# Exercise requirements
Edit the items from their start through the line holding "text_box [1107, 275, 1215, 414]", inclusive, changing "bbox" to "bounding box" and keeping everything else as it is. Leave the pictures out of your answer.

# Raw records
[BEGIN]
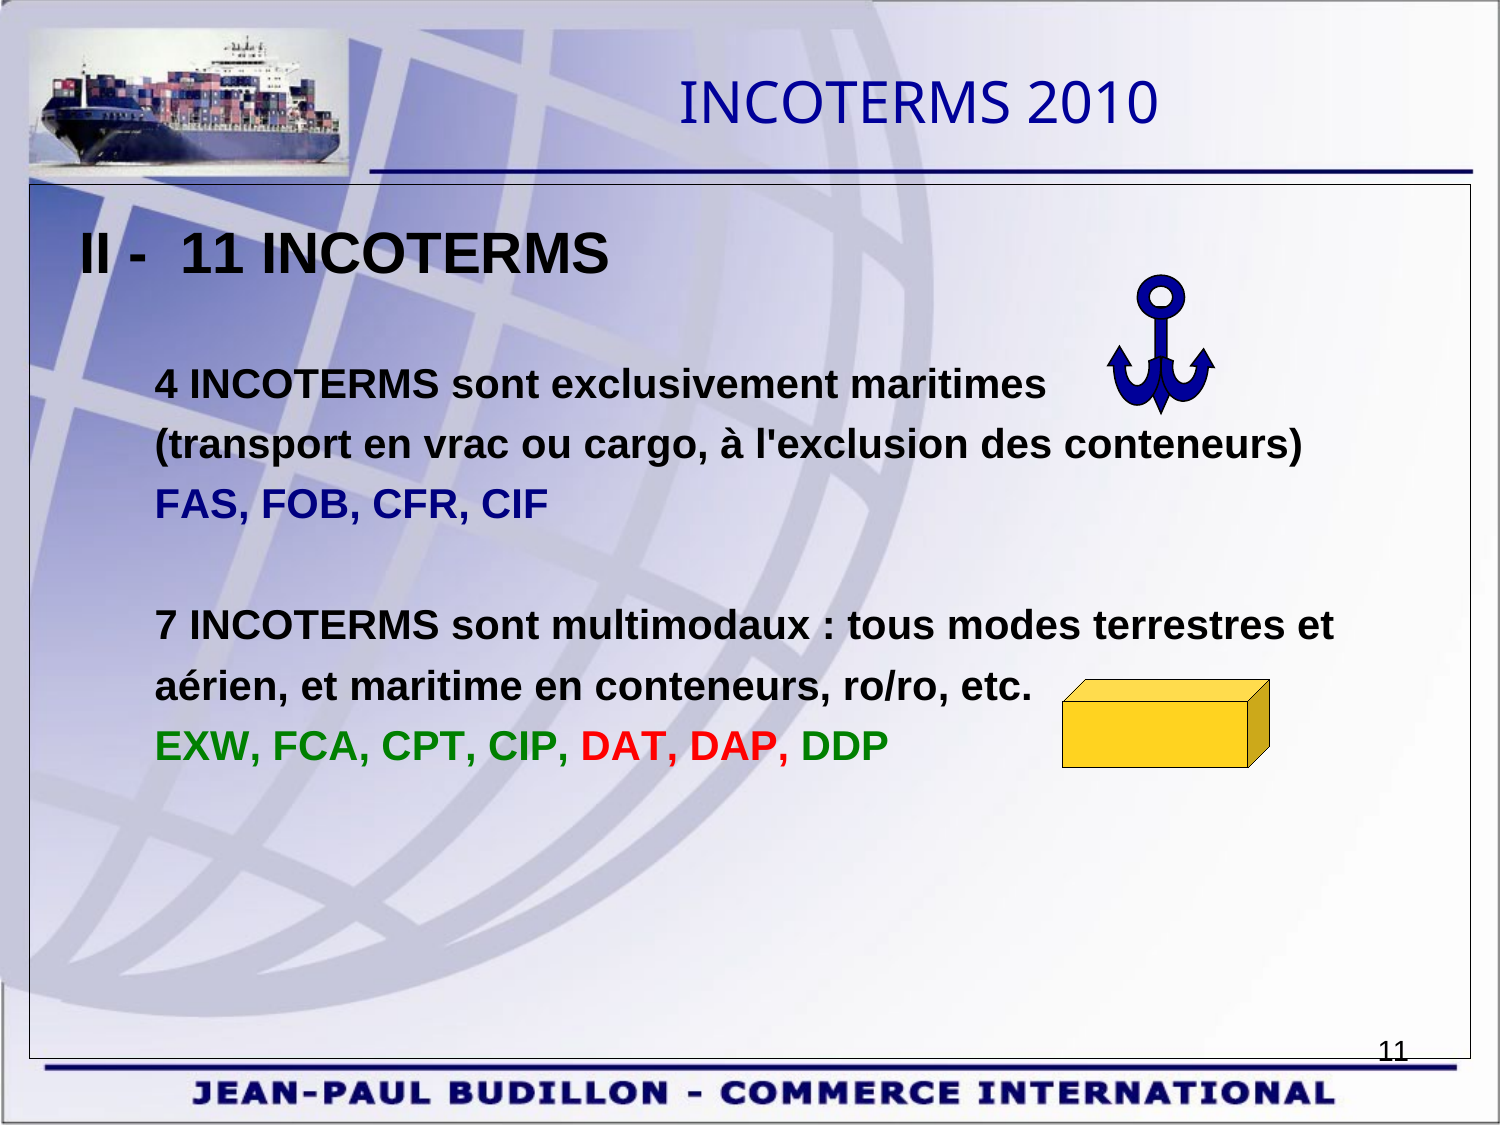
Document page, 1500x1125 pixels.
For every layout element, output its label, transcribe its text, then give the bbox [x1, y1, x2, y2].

title INCOTERMS 2010 [356, 42, 1483, 159]
picture [0, 0, 1500, 1125]
text_box [1062, 679, 1270, 768]
text_box [1107, 275, 1215, 414]
list II - 11 INCOTERMS 4 INCOTERMS sont exclusivement maritimes (transport en vrac ou cargo, à l'exclusion des conteneurs) FAS, FOB, CFR, CIF 7 INCOTERMS sont multimodaux : tous modes terrestres et aérien, et maritime en conteneurs, ro/ro, etc. EXW, FCA, CPT, CIP, DAT, DAP, DDP [64, 207, 1447, 975]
[END]
# Complete answer
Document page, 1500x1125 pixels.
For every layout element, output its label, transcribe its text, then give the bounding box [x1, y1, x2, y2].

title INCOTERMS 2010 [356, 42, 1483, 159]
picture [0, 0, 1500, 1125]
text_box [1062, 679, 1270, 768]
text_box [1107, 275, 1215, 414]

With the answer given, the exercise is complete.